IEEE Transactions on Neural Networks | 2006
Yong Xu; Kwok-Wo Wong; Chi-Sing Leung
Recursive least square (RLS) is an efficient approach to neural network training. However, in the classical RLS algorithm, there is no explicit decay in the energy function. This will lead to an unsatisfactory generalization ability for the trained networks. In this paper, we propose a generalized RLS (GRLS) model which includes a general decay term in the energy function for the training of feedforward neural networks. In particular, four different weight decay functions, namely, the quadratic weight decay, the constant weight decay and the newly proposed multimodal and quartic weight decay are discussed. By using the GRLS approach, not only the generalization ability of the trained networks is significantly improved but more unnecessary weights are pruned to obtain a compact network. Furthermore, the computational complexity of the GRLS remains the same as that of the standard RLS algorithm. The advantages and tradeoffs of using different decay functions are analyzed and then demonstrated with examples. Simulation results show that our approach is able to meet the design goals: improving the generalization ability of the trained network while getting a compact network.

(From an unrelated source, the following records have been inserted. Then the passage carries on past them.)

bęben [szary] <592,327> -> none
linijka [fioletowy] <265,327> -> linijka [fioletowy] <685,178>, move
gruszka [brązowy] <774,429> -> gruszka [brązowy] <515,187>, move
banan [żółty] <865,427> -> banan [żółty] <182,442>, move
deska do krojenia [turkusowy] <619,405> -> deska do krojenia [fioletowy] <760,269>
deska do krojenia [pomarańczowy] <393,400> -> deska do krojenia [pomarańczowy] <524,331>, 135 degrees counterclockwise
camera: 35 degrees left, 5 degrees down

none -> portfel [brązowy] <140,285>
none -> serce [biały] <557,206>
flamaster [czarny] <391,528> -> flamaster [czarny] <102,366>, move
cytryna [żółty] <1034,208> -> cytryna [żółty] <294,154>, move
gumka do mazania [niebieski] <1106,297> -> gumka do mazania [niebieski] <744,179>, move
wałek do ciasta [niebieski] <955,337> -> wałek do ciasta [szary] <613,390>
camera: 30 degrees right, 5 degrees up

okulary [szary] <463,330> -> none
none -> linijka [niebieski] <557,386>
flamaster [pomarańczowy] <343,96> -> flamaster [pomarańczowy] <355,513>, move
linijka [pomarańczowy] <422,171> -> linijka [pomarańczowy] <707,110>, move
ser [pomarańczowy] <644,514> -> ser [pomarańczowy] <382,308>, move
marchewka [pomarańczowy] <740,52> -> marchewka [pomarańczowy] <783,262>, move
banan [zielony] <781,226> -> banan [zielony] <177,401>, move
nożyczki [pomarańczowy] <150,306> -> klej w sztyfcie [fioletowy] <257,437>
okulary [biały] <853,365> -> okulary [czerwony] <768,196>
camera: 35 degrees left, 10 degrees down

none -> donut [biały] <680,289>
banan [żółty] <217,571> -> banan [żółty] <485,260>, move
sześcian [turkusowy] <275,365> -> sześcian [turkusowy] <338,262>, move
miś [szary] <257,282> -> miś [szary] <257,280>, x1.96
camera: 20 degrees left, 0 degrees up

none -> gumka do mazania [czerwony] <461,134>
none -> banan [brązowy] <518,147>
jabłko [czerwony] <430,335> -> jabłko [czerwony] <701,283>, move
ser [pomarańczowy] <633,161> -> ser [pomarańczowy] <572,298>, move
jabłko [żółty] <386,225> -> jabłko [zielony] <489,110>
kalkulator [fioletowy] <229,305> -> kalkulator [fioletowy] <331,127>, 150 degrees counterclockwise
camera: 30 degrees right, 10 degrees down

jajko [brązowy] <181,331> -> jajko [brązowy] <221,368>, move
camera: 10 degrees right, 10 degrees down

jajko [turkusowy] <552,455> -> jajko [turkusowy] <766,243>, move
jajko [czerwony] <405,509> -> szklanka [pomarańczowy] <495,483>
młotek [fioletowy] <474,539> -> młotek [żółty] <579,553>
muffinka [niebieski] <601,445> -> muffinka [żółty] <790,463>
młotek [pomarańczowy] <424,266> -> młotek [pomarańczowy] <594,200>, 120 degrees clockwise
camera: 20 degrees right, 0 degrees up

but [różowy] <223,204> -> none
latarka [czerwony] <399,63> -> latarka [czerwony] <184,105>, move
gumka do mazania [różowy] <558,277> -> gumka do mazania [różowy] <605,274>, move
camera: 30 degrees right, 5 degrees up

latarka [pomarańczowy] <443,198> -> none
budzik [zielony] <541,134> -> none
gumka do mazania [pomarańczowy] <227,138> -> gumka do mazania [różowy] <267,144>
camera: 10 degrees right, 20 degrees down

IEEE Transactions on Multimedia | 2002
Tien-Tsin Wong; Chi-Wing Fu; Pheng-Arm Heng; Chi-Sing Leung
Image-based modeling and rendering has been demonstrated as a cost-effective and efficient approach to virtual reality applications. The computational model that most image-based techniques are based on is the plenoptic function. Since the original formulation of the plenoptic function does not include illumination, most previous image-based virtual reality applications simply assume that the illumination is fixed. We propose a formulation of the plenoptic function, called the plenoptic illumination function, which explicitly specifies the illumination component. Techniques based on this new formulation can be extended to support relighting as well as view interpolation. To relight images with various illumination configurations, we also propose a local illumination model, which utilizes the rules of image superposition. We demonstrate how this new formulation can be applied to extend two existing image-based representations, panorama representation such as QuickTime VR and two-plane parameterization, to support relighting with trivial modifications. The core of this framework is compression, and we therefore show how to exploit two types of data correlation, the intra-pixel and the inter-pixel correlations, in order to achieve a manageable storage size.